[Input material]:

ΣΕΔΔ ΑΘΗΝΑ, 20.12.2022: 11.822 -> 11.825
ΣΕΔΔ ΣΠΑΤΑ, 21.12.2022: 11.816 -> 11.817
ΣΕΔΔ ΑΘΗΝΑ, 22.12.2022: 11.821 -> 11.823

* * *

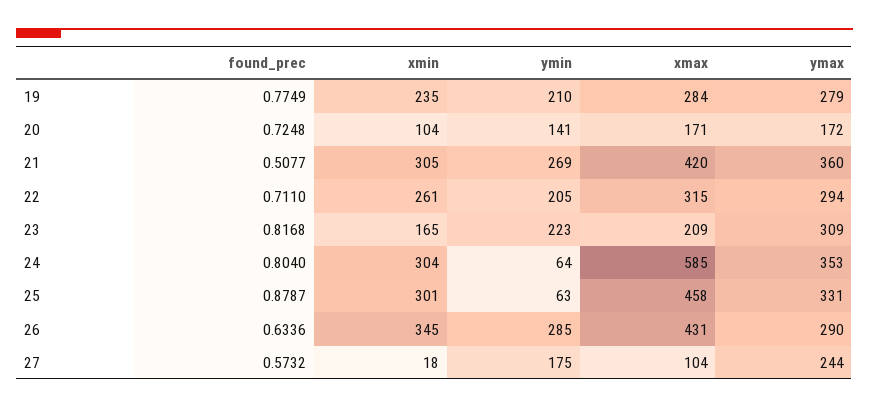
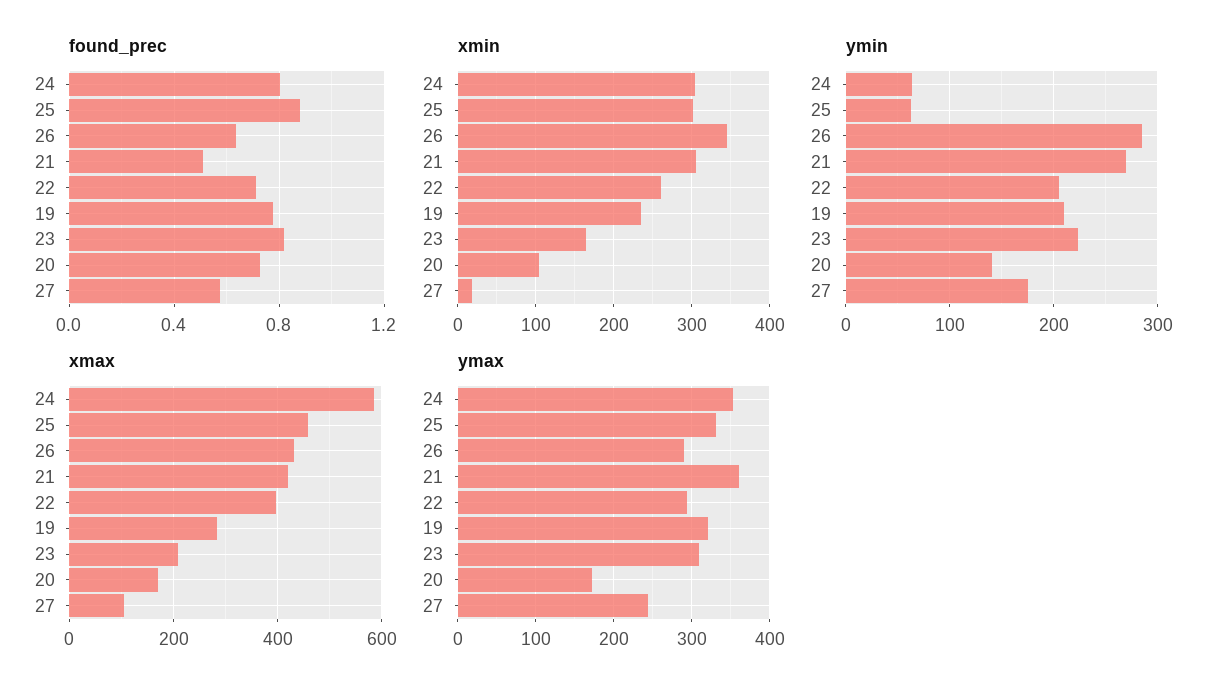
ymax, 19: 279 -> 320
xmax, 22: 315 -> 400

--

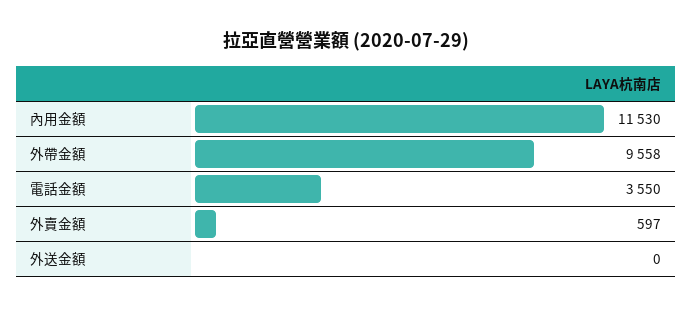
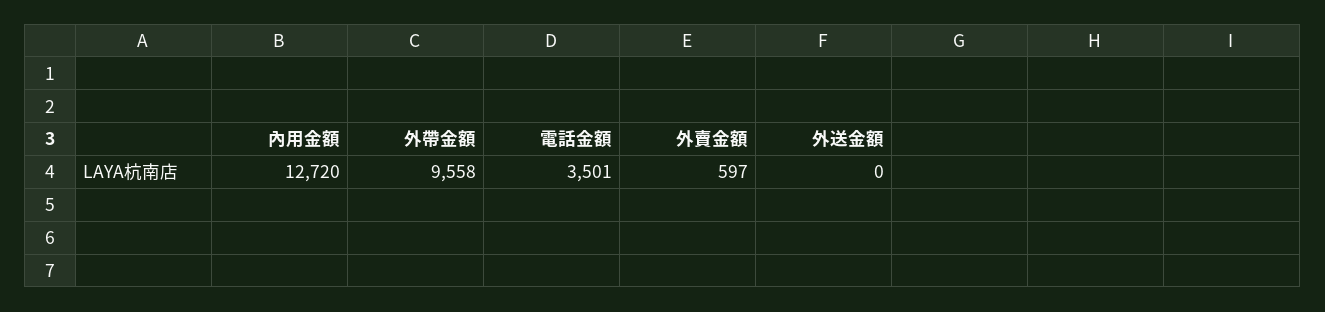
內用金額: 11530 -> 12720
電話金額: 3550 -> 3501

[Work instructions]: What lines of the data include the word "ΣΕΔΔ"? Copy each of them.

[Solution]:
ΣΕΔΔ ΑΘΗΝΑ, 20.12.2022: 11.822 -> 11.825
ΣΕΔΔ ΣΠΑΤΑ, 21.12.2022: 11.816 -> 11.817
ΣΕΔΔ ΑΘΗΝΑ, 22.12.2022: 11.821 -> 11.823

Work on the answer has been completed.